Seems like simple advice — applicable to anything and something most people would agree with. So what’s all the fuss and why does this need to be stated by the uppermost authorities in the statistical world?
The heart of that debate goes like this. Many academic journals have long required a study to show statistical significance, associated with a low p-value (typically less than .05) in the results to qualify for inclusion in the journal. This seemed reasonable on the surface — a study needed to show some sort of important effect to be included in the body of knowledge for that field. Unfortunately, this led to abuse. Authors would “p-hack” and manipulate results to get statistical significance in order to get published. So now these academic journals face a conundrum.

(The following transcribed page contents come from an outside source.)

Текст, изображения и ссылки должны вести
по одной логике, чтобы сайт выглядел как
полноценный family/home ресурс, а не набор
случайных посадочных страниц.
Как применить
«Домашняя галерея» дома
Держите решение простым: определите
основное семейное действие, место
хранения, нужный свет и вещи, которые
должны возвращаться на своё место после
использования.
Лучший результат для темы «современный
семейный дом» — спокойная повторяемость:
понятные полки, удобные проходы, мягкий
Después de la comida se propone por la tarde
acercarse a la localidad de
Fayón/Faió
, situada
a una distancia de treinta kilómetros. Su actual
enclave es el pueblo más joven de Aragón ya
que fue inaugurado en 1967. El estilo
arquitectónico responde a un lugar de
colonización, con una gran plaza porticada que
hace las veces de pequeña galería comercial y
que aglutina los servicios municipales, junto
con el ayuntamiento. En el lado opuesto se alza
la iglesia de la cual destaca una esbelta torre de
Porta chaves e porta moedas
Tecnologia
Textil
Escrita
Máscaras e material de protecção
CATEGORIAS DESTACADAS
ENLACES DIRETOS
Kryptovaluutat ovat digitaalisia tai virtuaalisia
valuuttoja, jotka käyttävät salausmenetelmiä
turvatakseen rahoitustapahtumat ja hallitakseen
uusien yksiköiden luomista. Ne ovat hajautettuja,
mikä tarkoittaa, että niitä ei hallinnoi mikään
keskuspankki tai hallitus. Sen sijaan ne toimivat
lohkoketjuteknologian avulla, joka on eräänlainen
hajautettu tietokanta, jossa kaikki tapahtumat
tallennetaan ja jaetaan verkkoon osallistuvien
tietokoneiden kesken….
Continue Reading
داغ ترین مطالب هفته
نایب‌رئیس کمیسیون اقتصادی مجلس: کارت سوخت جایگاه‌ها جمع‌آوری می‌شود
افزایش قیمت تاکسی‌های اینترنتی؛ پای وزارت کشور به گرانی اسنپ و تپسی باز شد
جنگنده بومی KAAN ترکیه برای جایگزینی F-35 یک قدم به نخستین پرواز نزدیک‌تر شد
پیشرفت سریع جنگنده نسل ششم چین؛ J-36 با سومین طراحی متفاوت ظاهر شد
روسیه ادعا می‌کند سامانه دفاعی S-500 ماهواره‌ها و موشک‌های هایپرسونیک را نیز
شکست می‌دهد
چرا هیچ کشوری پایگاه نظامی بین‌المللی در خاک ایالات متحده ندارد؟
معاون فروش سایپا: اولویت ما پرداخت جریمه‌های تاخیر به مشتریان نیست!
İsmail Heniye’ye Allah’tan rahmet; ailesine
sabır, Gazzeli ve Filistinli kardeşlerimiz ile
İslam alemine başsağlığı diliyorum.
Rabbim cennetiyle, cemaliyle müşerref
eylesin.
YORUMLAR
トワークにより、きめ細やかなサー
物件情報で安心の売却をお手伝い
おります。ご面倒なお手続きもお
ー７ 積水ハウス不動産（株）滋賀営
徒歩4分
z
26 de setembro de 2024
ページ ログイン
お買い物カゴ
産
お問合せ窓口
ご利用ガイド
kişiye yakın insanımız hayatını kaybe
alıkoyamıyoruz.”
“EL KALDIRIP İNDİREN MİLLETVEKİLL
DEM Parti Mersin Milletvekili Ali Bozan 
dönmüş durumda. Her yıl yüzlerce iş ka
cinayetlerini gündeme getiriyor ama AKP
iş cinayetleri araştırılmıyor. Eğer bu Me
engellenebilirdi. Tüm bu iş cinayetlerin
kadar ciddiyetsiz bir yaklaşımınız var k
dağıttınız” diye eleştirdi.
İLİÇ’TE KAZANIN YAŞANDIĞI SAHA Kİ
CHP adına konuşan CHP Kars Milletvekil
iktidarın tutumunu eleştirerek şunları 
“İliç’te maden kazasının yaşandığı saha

If they drop the statistical significance requirement, do they run the risk of letting in junk science and irrelevant material? Or if they continue the requirement, are they encouraging bad scientific practice, potential false positives, and a myriad of other scientific problems? The answer suggested by the statistics community, and practiced by Infotech since its inception, is that those choices fall into the fallacy of the false dilemma. Neither extreme is right and those extremes are not the only choices. Context is essential; honesty is crucial; and integrity is everything. The statistician is not just a person pressing a magic button that produces mysterious results that only he or she can unlock. Statistics is a toolbox and the statistician is the handywoman.
Wasserstein’s ultimate advice is right: accept uncertainty. The p-value may shed light on the amount of uncertainty, but it does not eliminate it full stop.
Throwing out p-values as a whole is inappropriate and would disregard hundreds of years of statistical theory. Recognizing that p-values have limitations and must be considered in context – how large is the sample, are the results also practically significant, do other tests confirm the results – is also a necessary part of science. Studying new and improved tools for evaluating hypotheses has its place as well. In the end, if the effect doesn’t reach statistical significance, that may still provide direction for future research or different avenues to travel. It may tell you that you have another statistical problem, such as multicollinearity, too little information, confounded effects, omitted variables. Or it may tell you that there is no relationship between the variables of interest. No news is neither good news or bad news; but it is news.